EXERCISE GOAL> The copy must match the data word for word and contain no pictures.
----------
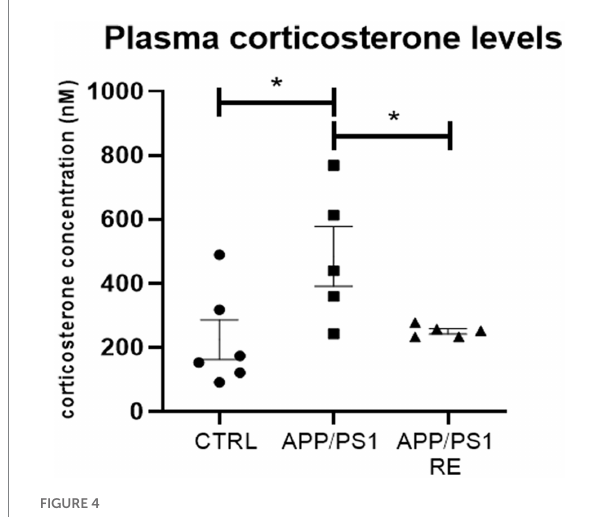
FIGURE 4 Resistance exercise decreased plasma corticosterone levels in APP/ PS1 mice. Values (mean ± standard error of the mean) represent plasma corticosterone concentration (nM). One-way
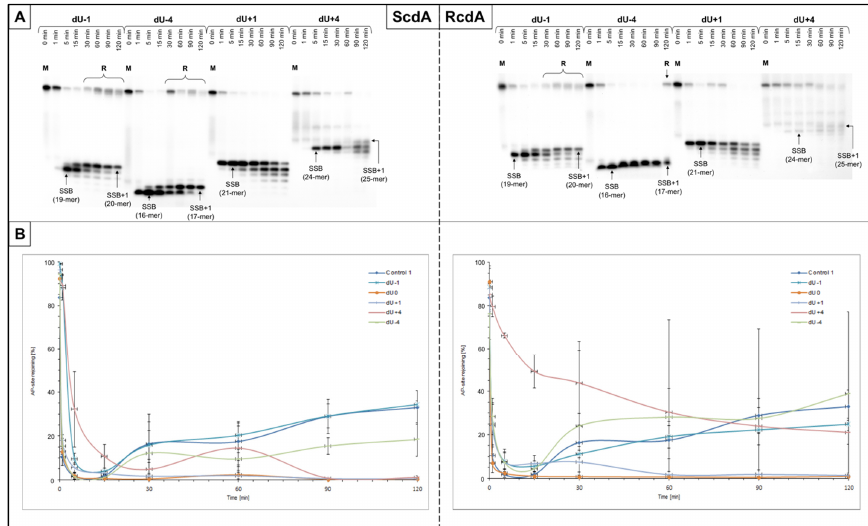
Figure 3. ( A ) The representative autoradiograms presenting the nuclear BER in XPC cell line (the strand incision, elongation, and repair) of dsDNA containing double-stranded clustered DNA lesions (dsCDL) with AP site and ScdA or RcdA on opposite strands distanced by 1–4 base pairs in 3 ′ -end direction (negative numbers) or 5 ′ -end direction (positive numbers); M—length marker (40-mer dsDNA with a single AP site); R—rejoined strand (40-mer dsDNA); SSB—single-strand break (AP site cleavage resulting from the endonucleolytic activity of nuclear extract); SSB+1/SSB+2—cleaved strand with 1 or 2 nucleotide unit incorporated (resulting from polymerase activity of nuclear extract). Each experiment was performed three times for consistency. ( B ) Graphical representation of the AP site rejoining trends (strand reconstitution). Graphs in higher resolution and autoradiograms of all experimental repeats are available in the Supplementary Materials. For the XPC cells, strands containing ScdA were incised with efficiency above 70% after following times: 1 min for ScdA/dU+1; 5 min for ScdA/dU − 1 and ScdA/dU − 4; and 15 min for ScdA/dU+4 (Figure S5B, Table S3). Interestingly, overall incision yields for ScdA were higher than for Control 1 (57.83 ± 7.31% after 5 min, Table S2). For oligos with RcdA, the incision efficiencies were lower than Control 1 (Figure S6, Tables S2 and S4). The fol- lowing AP site incision rates were noted: 50.23 ± 18.55% after 5 min for RcdA/dU+1; 52.18 ± 19.25% after 5 min for RcdA/dU − 4; 48.64 ± 5.15% after 5 min for RcdA/dU − 1; and 23.16 ± 3.63% after 15 min for RcdA/dU+4 (Figure S6B, Table S4). In the case of XPC, the presence of RcdA inhibited the endonucleolytic activity of the NE approximately 20–50% more in comparison to ScdA. The overall incision rates for XPC were increasing in the following order (data compared for 1 min of reaction time): +4 < − 1 < − 4 < +1 (for both isomers). On the other hand, the strands were incised with higher efficiency for BJ than XPC, but with slightly different incision trends. Only for ScdA/dU − 4, SSBs were formed more efficiently than for Control 1 (92.16 ± 7.40% vs. 79.08 ± 5.18% after 1 min, respectively) (Tables S5–S7). The 5 ′ R isomer achieved maximal endonucleolytic activity 4–20% lower than 5 ′ S (except for AP site positioned − 1 to cdA, where it was hydrolyzed 5% better for RcdA than ScdA) (Figures S10B and S11B, Tables S6 and S7). The rate of strand incision for BJ increased in the following order (data compared for 1 min reaction time): for ScdA +4 < − 1 < +1 < − 4; for RcdA +4 < − 1 < − 4 < +1 (Figures S8B–S11B, Tables S5–S7).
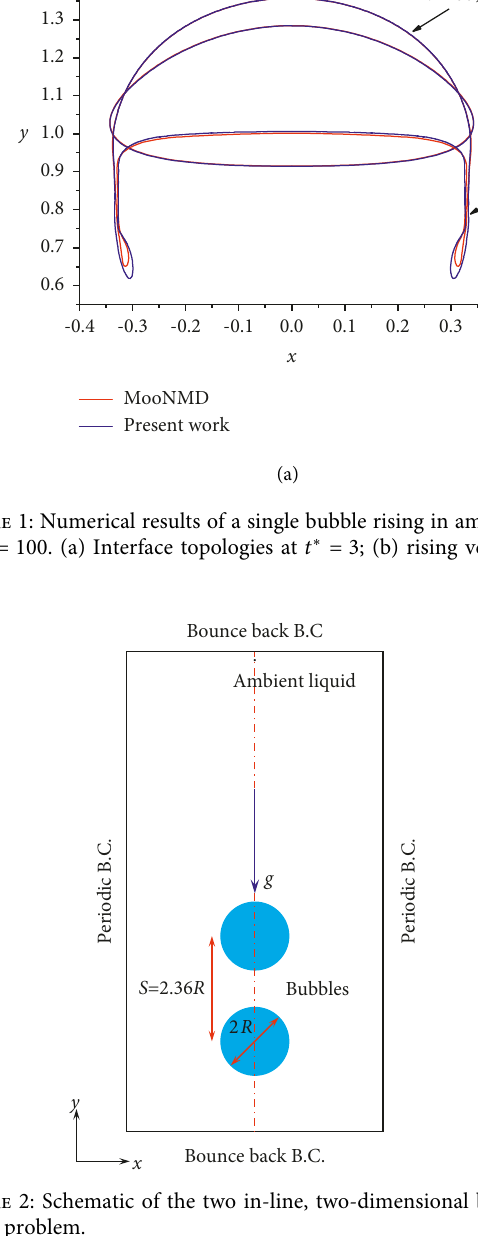
Figure 2: Schematic of the two in-line, two-dimensional bubbles rising problem.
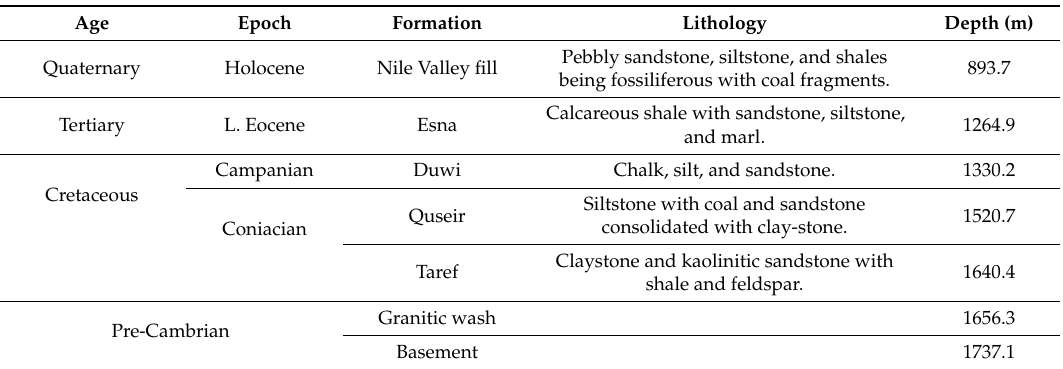
Table 1. Lithology of the Balyana-1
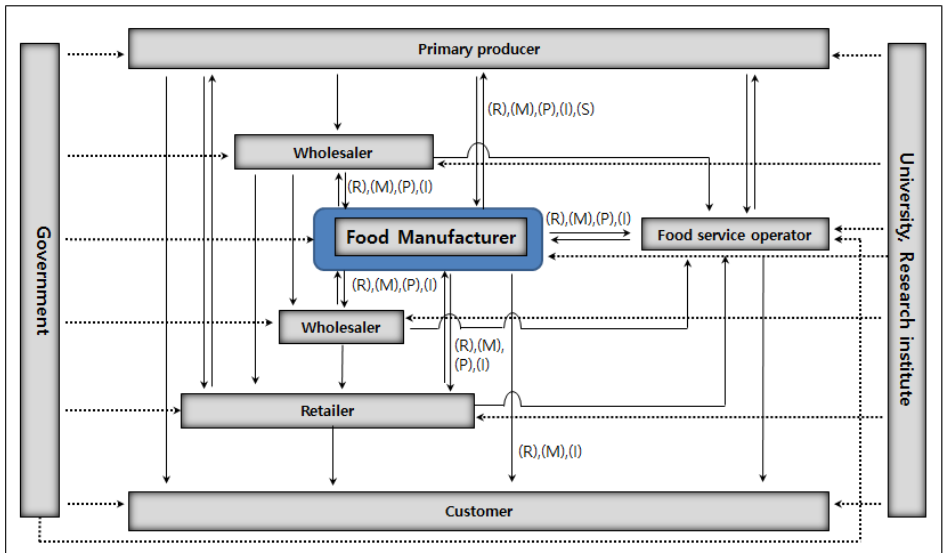
Figure 1. Food industry value chain centered on food manufacturers and expected alliances among their stakeholders. Notes: (R), (M), (P), (I), and (S) indicate the purposes of alliance between two stakeholders: (R), R&D; (M), marketing and sales; (P), production; (I), investment; (S), supply of raw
----------
RESPONSE TO THE EXERCISE>
FIGURE 4 Resistance exercise decreased plasma corticosterone levels in APP/ PS1 mice. Values (mean ± standard error of the mean) represent plasma corticosterone concentration (nM). One-way
Figure 3. ( A ) The representative autoradiograms presenting the nuclear BER in XPC cell line (the strand incision, elongation, and repair) of dsDNA containing double-stranded clustered DNA lesions (dsCDL) with AP site and ScdA or RcdA on opposite strands distanced by 1–4 base pairs in 3 ′ -end direction (negative numbers) or 5 ′ -end direction (positive numbers); M—length marker (40-mer dsDNA with a single AP site); R—rejoined strand (40-mer dsDNA); SSB—single-strand break (AP site cleavage resulting from the endonucleolytic activity of nuclear extract); SSB+1/SSB+2—cleaved strand with 1 or 2 nucleotide unit incorporated (resulting from polymerase activity of nuclear extract). Each experiment was performed three times for consistency. ( B ) Graphical representation of the AP site rejoining trends (strand reconstitution). Graphs in higher resolution and autoradiograms of all experimental repeats are available in the Supplementary Materials. For the XPC cells, strands containing ScdA were incised with efficiency above 70% after following times: 1 min for ScdA/dU+1; 5 min for ScdA/dU − 1 and ScdA/dU − 4; and 15 min for ScdA/dU+4 (Figure S5B, Table S3). Interestingly, overall incision yields for ScdA were higher than for Control 1 (57.83 ± 7.31% after 5 min, Table S2). For oligos with RcdA, the incision efficiencies were lower than Control 1 (Figure S6, Tables S2 and S4). The fol- lowing AP site incision rates were noted: 50.23 ± 18.55% after 5 min for RcdA/dU+1; 52.18 ± 19.25% after 5 min for RcdA/dU − 4; 48.64 ± 5.15% after 5 min for RcdA/dU − 1; and 23.16 ± 3.63% after 15 min for RcdA/dU+4 (Figure S6B, Table S4). In the case of XPC, the presence of RcdA inhibited the endonucleolytic activity of the NE approximately 20–50% more in comparison to ScdA. The overall incision rates for XPC were increasing in the following order (data compared for 1 min of reaction time): +4 < − 1 < − 4 < +1 (for both isomers). On the other hand, the strands were incised with higher efficiency for BJ than XPC, but with slightly different incision trends. Only for ScdA/dU − 4, SSBs were formed more efficiently than for Control 1 (92.16 ± 7.40% vs. 79.08 ± 5.18% after 1 min, respectively) (Tables S5–S7). The 5 ′ R isomer achieved maximal endonucleolytic activity 4–20% lower than 5 ′ S (except for AP site positioned − 1 to cdA, where it was hydrolyzed 5% better for RcdA than ScdA) (Figures S10B and S11B, Tables S6 and S7). The rate of strand incision for BJ increased in the following order (data compared for 1 min reaction time): for ScdA +4 < − 1 < +1 < − 4; for RcdA +4 < − 1 < − 4 < +1 (Figures S8B–S11B, Tables S5–S7).
Figure 2: Schematic of the two in-line, two-dimensional bubbles rising problem.
Table 1. Lithology of the Balyana-1
Figure 1. Food industry value chain centered on food manufacturers and expected alliances among their stakeholders. Notes: (R), (M), (P), (I), and (S) indicate the purposes of alliance between two stakeholders: (R), R&D; (M), marketing and sales; (P), production; (I), investment; (S), supply of raw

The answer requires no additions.